Top of Data for the task

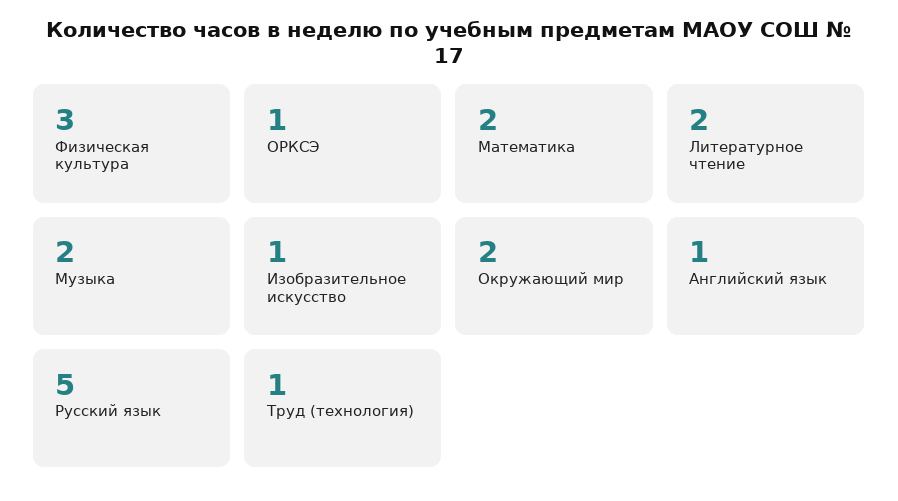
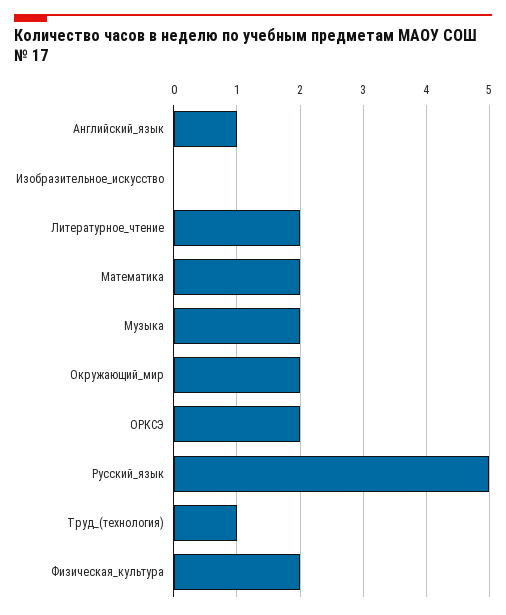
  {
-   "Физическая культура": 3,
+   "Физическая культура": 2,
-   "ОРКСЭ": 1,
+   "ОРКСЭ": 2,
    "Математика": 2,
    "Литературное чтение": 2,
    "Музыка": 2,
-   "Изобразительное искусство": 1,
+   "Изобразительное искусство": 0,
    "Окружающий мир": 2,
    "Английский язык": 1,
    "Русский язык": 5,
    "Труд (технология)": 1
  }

Bottom of Data for the task
Top of Data for the task

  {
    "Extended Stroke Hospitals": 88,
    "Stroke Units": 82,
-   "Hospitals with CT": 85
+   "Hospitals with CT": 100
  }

Bottom of Data for the task

### Request
Above are the entries; copy out every line among them that contains the word "Hospitals".

### Output for this exercise
    "Extended Stroke Hospitals": 88,
-   "Hospitals with CT": 85
+   "Hospitals with CT": 100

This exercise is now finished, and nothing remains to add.